WHAT THE EXERCISE ASKS: Please transcribe every line of the records below, keeping the original wording, spelling and line breaks.

Collected data:
______________________________

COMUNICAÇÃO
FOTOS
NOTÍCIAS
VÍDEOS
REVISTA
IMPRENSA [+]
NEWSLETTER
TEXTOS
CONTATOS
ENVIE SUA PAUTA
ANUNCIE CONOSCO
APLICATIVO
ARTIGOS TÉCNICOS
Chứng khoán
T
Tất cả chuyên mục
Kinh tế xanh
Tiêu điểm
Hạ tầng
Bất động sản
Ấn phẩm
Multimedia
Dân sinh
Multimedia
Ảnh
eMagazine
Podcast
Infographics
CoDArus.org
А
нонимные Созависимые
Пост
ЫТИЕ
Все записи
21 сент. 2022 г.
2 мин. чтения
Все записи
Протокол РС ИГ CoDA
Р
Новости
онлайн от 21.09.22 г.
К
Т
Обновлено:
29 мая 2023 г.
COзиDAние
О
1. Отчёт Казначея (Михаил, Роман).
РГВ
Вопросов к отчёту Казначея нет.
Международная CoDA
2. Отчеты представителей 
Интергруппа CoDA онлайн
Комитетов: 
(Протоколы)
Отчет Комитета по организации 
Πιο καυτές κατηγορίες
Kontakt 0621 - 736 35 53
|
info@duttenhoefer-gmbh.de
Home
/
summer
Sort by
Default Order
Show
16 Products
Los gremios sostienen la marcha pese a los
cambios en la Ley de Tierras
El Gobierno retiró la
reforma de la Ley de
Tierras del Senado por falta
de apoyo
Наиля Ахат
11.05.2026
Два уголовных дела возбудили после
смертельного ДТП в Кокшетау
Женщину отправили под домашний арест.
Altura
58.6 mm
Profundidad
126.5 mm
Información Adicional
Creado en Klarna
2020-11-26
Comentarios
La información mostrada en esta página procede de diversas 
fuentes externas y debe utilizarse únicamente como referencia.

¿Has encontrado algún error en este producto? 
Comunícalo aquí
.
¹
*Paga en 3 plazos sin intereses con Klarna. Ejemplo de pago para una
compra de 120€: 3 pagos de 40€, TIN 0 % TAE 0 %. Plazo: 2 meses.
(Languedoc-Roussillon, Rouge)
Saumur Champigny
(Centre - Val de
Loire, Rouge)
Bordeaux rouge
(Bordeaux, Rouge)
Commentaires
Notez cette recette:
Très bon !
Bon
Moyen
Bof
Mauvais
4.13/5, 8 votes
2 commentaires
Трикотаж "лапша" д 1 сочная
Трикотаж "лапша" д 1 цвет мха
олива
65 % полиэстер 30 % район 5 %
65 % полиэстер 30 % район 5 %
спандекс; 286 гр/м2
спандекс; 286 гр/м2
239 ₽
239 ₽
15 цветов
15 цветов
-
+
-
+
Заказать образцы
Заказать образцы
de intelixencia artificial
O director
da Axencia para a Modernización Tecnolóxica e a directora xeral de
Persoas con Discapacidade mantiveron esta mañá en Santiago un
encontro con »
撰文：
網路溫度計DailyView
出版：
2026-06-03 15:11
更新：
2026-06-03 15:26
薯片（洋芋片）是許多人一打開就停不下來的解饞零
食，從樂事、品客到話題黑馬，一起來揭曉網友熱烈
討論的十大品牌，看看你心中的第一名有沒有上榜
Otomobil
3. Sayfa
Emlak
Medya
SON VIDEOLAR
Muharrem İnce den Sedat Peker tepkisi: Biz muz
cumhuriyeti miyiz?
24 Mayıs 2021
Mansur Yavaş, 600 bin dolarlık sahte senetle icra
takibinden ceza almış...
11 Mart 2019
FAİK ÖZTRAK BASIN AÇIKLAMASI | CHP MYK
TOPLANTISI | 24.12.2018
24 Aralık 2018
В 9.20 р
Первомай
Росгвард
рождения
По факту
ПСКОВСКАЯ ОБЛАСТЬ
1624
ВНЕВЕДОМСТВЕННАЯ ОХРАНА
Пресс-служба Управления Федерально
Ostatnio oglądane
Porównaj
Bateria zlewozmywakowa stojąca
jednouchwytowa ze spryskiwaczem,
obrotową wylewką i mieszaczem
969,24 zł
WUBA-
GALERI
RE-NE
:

______________________________

FINISHED EXERCISE:
COMUNICAÇÃO
FOTOS
NOTÍCIAS
VÍDEOS
REVISTA
IMPRENSA [+]
NEWSLETTER
TEXTOS
CONTATOS
ENVIE SUA PAUTA
ANUNCIE CONOSCO
APLICATIVO
ARTIGOS TÉCNICOS
Chứng khoán
T
Tất cả chuyên mục
Kinh tế xanh
Tiêu điểm
Hạ tầng
Bất động sản
Ấn phẩm
Multimedia
Dân sinh
Multimedia
Ảnh
eMagazine
Podcast
Infographics
CoDArus.org
А
нонимные Созависимые
Пост
ЫТИЕ
Все записи
21 сент. 2022 г.
2 мин. чтения
Все записи
Протокол РС ИГ CoDA
Р
Новости
онлайн от 21.09.22 г.
К
Т
Обновлено:
29 мая 2023 г.
COзиDAние
О
1. Отчёт Казначея (Михаил, Роман).
РГВ
Вопросов к отчёту Казначея нет.
Международная CoDA
2. Отчеты представителей 
Интергруппа CoDA онлайн
Комитетов: 
(Протоколы)
Отчет Комитета по организации 
Πιο καυτές κατηγορίες
Kontakt 0621 - 736 35 53
|
info@duttenhoefer-gmbh.de
Home
/
summer
Sort by
Default Order
Show
16 Products
Los gremios sostienen la marcha pese a los
cambios en la Ley de Tierras
El Gobierno retiró la
reforma de la Ley de
Tierras del Senado por falta
de apoyo
Наиля Ахат
11.05.2026
Два уголовных дела возбудили после
смертельного ДТП в Кокшетау
Женщину отправили под домашний арест.
Altura
58.6 mm
Profundidad
126.5 mm
Información Adicional
Creado en Klarna
2020-11-26
Comentarios
La información mostrada en esta página procede de diversas 
fuentes externas y debe utilizarse únicamente como referencia.

¿Has encontrado algún error en este producto? 
Comunícalo aquí
.
¹
*Paga en 3 plazos sin intereses con Klarna. Ejemplo de pago para una
compra de 120€: 3 pagos de 40€, TIN 0 % TAE 0 %. Plazo: 2 meses.
(Languedoc-Roussillon, Rouge)
Saumur Champigny
(Centre - Val de
Loire, Rouge)
Bordeaux rouge
(Bordeaux, Rouge)
Commentaires
Notez cette recette:
Très bon !
Bon
Moyen
Bof
Mauvais
4.13/5, 8 votes
2 commentaires
Трикотаж "лапша" д 1 сочная
Трикотаж "лапша" д 1 цвет мха
олива
65 % полиэстер 30 % район 5 %
65 % полиэстер 30 % район 5 %
спандекс; 286 гр/м2
спандекс; 286 гр/м2
239 ₽
239 ₽
15 цветов
15 цветов
-
+
-
+
Заказать образцы
Заказать образцы
de intelixencia artificial
O director
da Axencia para a Modernización Tecnolóxica e a directora xeral de
Persoas con Discapacidade mantiveron esta mañá en Santiago un
encontro con »
撰文：
網路溫度計DailyView
出版：
2026-06-03 15:11
更新：
2026-06-03 15:26
薯片（洋芋片）是許多人一打開就停不下來的解饞零
食，從樂事、品客到話題黑馬，一起來揭曉網友熱烈
討論的十大品牌，看看你心中的第一名有沒有上榜
Otomobil
3. Sayfa
Emlak
Medya
SON VIDEOLAR
Muharrem İnce den Sedat Peker tepkisi: Biz muz
cumhuriyeti miyiz?
24 Mayıs 2021
Mansur Yavaş, 600 bin dolarlık sahte senetle icra
takibinden ceza almış...
11 Mart 2019
FAİK ÖZTRAK BASIN AÇIKLAMASI | CHP MYK
TOPLANTISI | 24.12.2018
24 Aralık 2018
В 9.20 р
Первомай
Росгвард
рождения
По факту
ПСКОВСКАЯ ОБЛАСТЬ
1624
ВНЕВЕДОМСТВЕННАЯ ОХРАНА
Пресс-служба Управления Федерально
Ostatnio oglądane
Porównaj
Bateria zlewozmywakowa stojąca
jednouchwytowa ze spryskiwaczem,
obrotową wylewką i mieszaczem
969,24 zł
WUBA-
GALERI
RE-NE
:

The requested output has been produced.